インストールが終わるとLinux開発環境のコンソールが立ち上がります。

中身はDebianなので、aptなどを使って必要なパッケージをインストールできます。以下のページなどを参考にしてください。

開発者モード

ChromeOS Flexでは、開発者モードを有効にすると、後述のCroshでshellコマンドなどが使用可能になり、ChromeOS Flex自身をLinux端末として使えるようになります(後述のChromeBrewをインストールしないとLinux端末としてはかなり制限されています)。

開発者モードを有効にするには、カーネルパラメータの追加が必要になるので、Liveイメージで起動して、grub.confを書き換えます。Liveイメージは何でも良いですが、ここでは GParted を使用して、以下のように起動します。

$ chromeoslauncher -c gparted-live-1.6.0-1-amd64.iso

画面の指示に従いGPartedを起動すると、ChromeOS Flexのパーティションマップが表示されます。

端末を起動して作業を進めますが、英語キーマップになっているので、必要に応じて、日本語キーマップに変更します。

$ setxkbmap jp

パーティションマップからEFI-SYSTEMパーティションを特定したら、
マウントして、grub.cfg を書き換えます。

$ sudo mount /dev/sda12 /mnt
$ cd /mnt/efi/boot
$ sudo cp grub.cfg grub.cfg.org
$ sudo sed -i -e 's|noinitrd|noinitrd cros_debug|' grub.cfg

書き換えが終わったらOSをシャットダウンして、通常通りChromeOS Flexを起動します。

$ chromeoslauncher

参考

Crosh

  • croshは、ChromeOS標準のシェル環境で、開発者モードでなくても使用可能です
  • Ctrl + Alt + T で起動できます
  • crosh自身は、通常のLinuxシェルとは別物で、専用のコマンドのみ使えます
  • 開発者モードが有効だと、shellコマンドが使用でき、shellコマンドを実行すると、通常のLinuxシェルが使えるようになります

参考

Chromebrew

Chromebrewは、croshで使えるパッケージマネージャーです。これを使うとcroshのshellがLinux端末として十分に使えるようになります。
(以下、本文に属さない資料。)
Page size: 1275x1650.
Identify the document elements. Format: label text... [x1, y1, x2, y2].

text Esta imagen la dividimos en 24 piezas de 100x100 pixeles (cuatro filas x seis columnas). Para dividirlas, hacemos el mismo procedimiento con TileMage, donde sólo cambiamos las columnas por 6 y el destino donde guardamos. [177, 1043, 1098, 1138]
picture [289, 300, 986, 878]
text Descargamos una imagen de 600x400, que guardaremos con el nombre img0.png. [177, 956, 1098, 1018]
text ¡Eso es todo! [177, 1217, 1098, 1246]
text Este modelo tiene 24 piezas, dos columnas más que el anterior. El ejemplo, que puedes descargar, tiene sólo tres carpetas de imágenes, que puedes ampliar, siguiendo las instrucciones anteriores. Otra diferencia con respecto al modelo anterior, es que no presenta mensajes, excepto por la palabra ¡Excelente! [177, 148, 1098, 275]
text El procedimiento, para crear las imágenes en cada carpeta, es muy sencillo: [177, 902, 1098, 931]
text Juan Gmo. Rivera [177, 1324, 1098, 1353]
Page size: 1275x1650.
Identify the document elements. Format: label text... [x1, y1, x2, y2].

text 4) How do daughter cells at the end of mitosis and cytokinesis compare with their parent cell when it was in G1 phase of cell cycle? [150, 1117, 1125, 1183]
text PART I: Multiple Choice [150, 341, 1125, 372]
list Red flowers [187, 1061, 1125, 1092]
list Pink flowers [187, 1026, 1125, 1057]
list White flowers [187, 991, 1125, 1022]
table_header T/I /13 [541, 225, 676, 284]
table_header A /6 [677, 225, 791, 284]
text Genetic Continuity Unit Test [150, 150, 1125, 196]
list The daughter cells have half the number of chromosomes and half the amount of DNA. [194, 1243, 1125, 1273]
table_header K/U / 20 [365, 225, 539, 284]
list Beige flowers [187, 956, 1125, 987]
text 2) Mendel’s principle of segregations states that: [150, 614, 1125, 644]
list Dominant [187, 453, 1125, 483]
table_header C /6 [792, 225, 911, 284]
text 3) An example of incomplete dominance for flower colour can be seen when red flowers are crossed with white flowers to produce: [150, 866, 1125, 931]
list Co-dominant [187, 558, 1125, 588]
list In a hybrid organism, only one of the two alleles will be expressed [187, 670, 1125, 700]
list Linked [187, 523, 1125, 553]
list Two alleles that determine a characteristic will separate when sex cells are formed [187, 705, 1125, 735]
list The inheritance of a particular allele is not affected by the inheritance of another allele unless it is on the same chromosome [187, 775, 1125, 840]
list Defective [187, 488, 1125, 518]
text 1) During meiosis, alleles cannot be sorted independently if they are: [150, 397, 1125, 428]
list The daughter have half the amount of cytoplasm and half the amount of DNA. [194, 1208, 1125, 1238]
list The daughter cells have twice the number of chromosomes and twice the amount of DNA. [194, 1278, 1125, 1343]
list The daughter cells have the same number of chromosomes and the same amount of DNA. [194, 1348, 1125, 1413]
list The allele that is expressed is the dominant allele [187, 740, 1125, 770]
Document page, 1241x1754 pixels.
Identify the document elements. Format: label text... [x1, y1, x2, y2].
croshでshellコマンドを実行後、以下のコマンドでセットアップできます。

$ curl -Ls git.io/vddgY | bash

セットアップ後は、例えばvimは以下のようにインストールできます

$ crew install vim

参考

Sommelier

Sommelier(ソムリエ)はChromeOSのディスプレイサーバーへのproxyです。Sommelierを立ち上げておくと、ChromeBrewのGUIアプリ(XアプリやWaylandアプリ)を立ち上げることができるようになります。

インストールは以下のように行います。

$ crew install sommelier

インストールが完了すると以下のようなメッセージが表示されます。

image.png

bashを立ち上げ直して、以下のようにsommelierを開始します。

$ startsommelier

これでGUIアプリを立ち上げる準備ができたので、xtermをインストールして立ち上げます。

$ crew install xterm
$ xterm

参考

Crouton

Croutonは、chrootを使って、ChromeOS上で、UbuntuなどのLinuxディストリビューションを動かす仕組みですが、すでに開発終了してしまったようなので割愛します。

RootFSのRWマウント

ChromeOS上で、/etc/hostsなどを書き換えるにはRoot File Systemをrwモードで再マウントする必要があります。下記のリンクを参考にRootFSのRWマウントを試みましたが、うまくいきませんでした。VM環境ではうまくいかないのかもしれません。